▸ **WORK INSTRUCTIONS**
Restate exactly, and only, the lines from the one with "Portugal: 12 -> 12.2" through the end of the data, with both of those end lines kept. Drop any pictures.

Version comparison data:

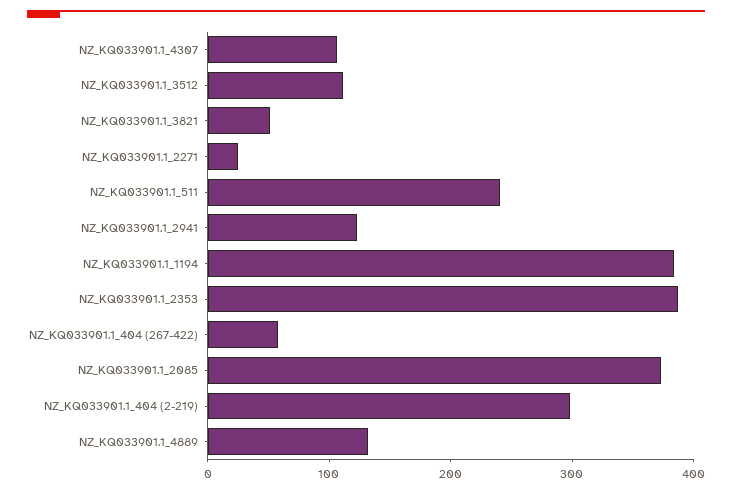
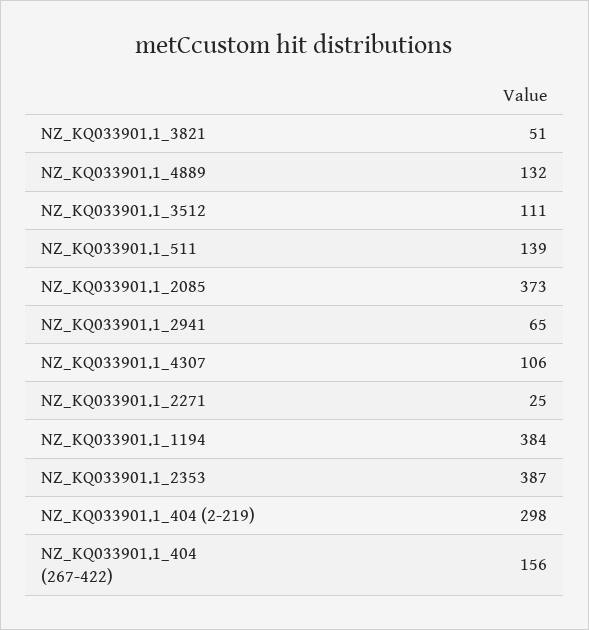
NZ_KQ033901.1_511: 240 -> 139
NZ_KQ033901.1_2941: 120 -> 65
NZ_KQ033901.1_404 (267-422): 60 -> 156

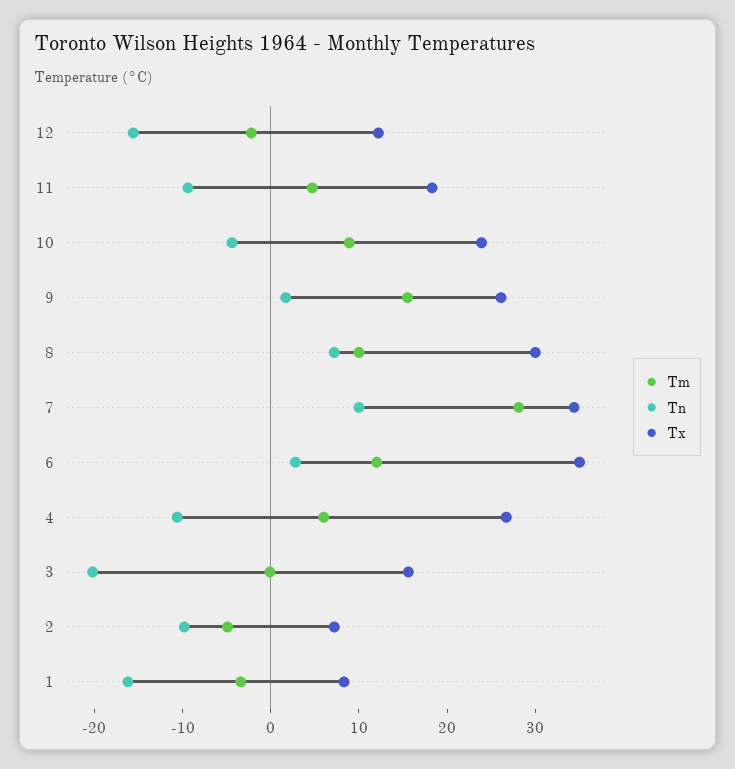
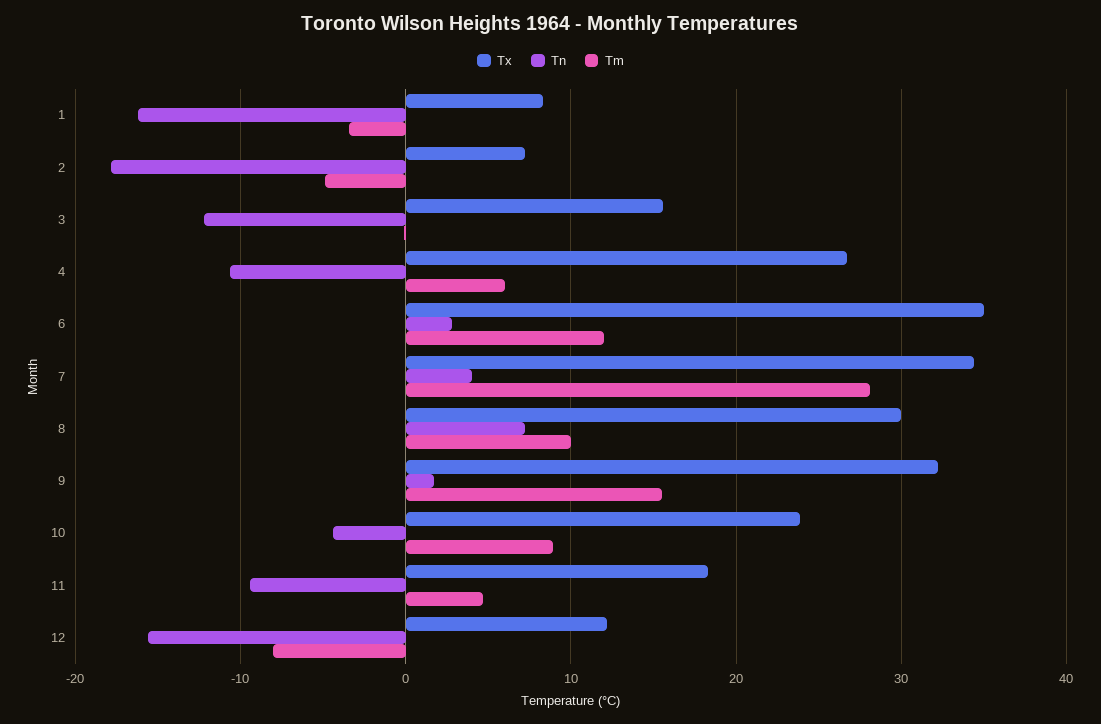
Tm, 12: -2 -> -8
Tx, 9: 26 -> 32
Tn, 7: 10 -> 4
Tn, 3: -20 -> -12
Tn, 2: -10 -> -18

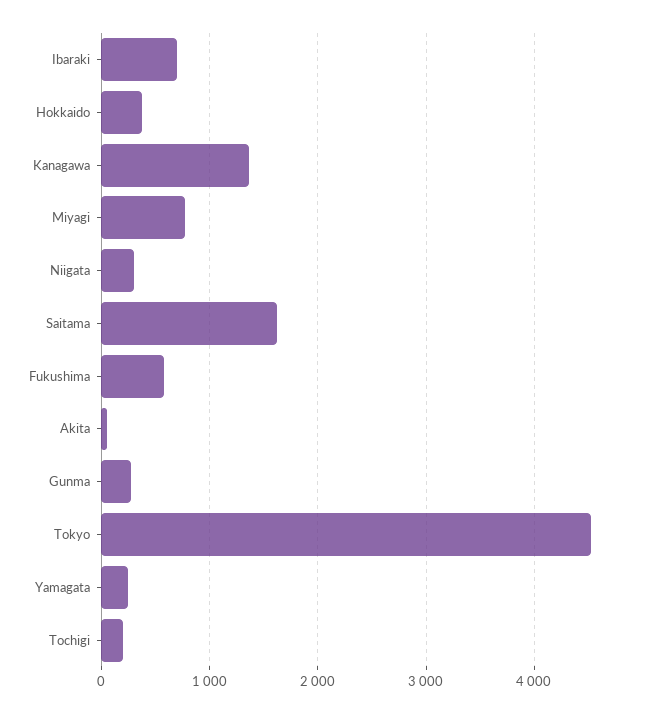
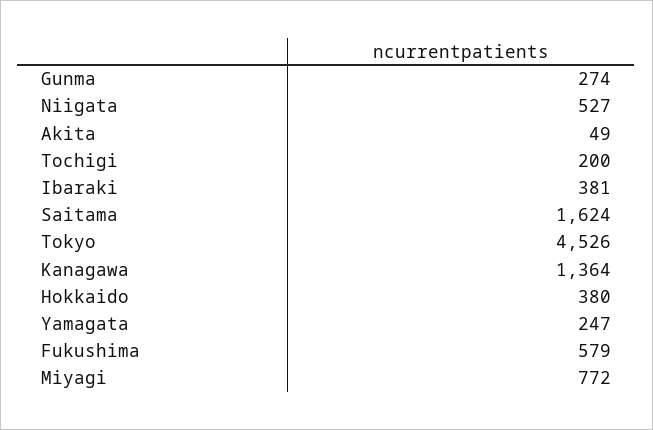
Ibaraki: 700 -> 381
Niigata: 300 -> 527

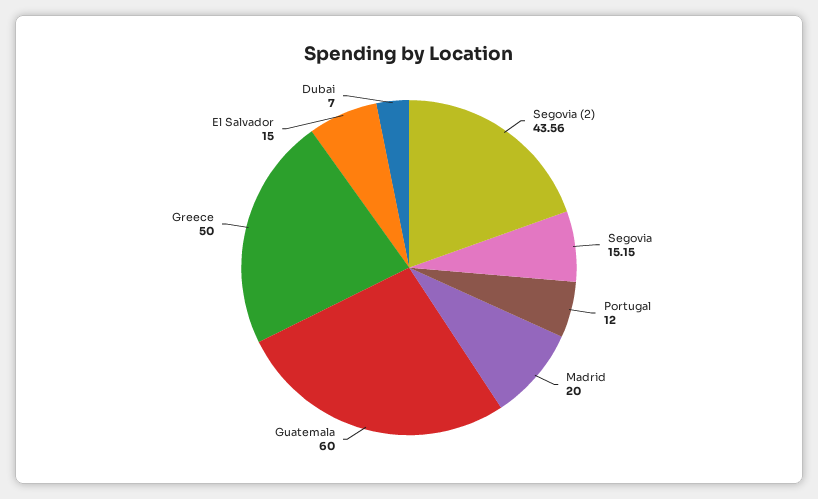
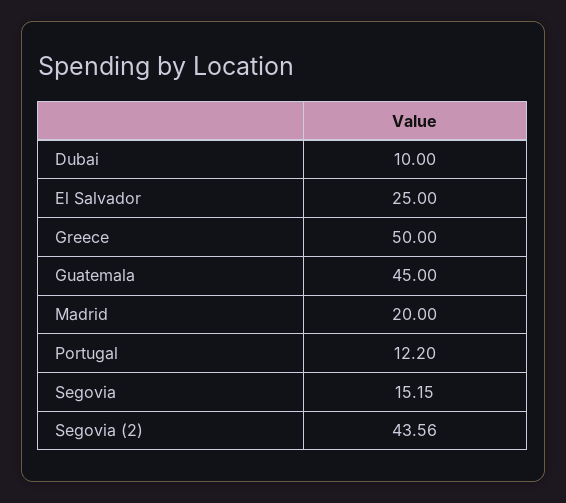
Portugal: 12 -> 12.2
Guatemala: 60 -> 45
El Salvador: 15 -> 25
Dubai: 7 -> 10

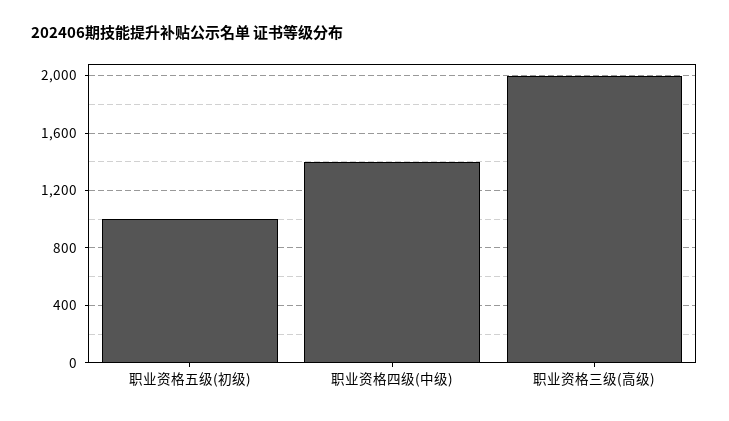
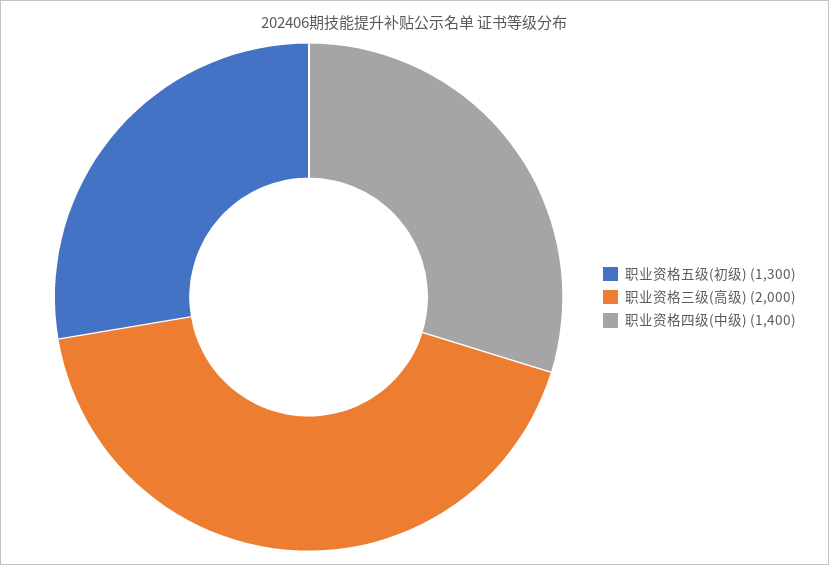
职业资格五级(初级): 1000 -> 1300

▸ **ANSWER BOX**
Portugal: 12 -> 12.2
Guatemala: 60 -> 45
El Salvador: 15 -> 25
Dubai: 7 -> 10

职业资格五级(初级): 1000 -> 1300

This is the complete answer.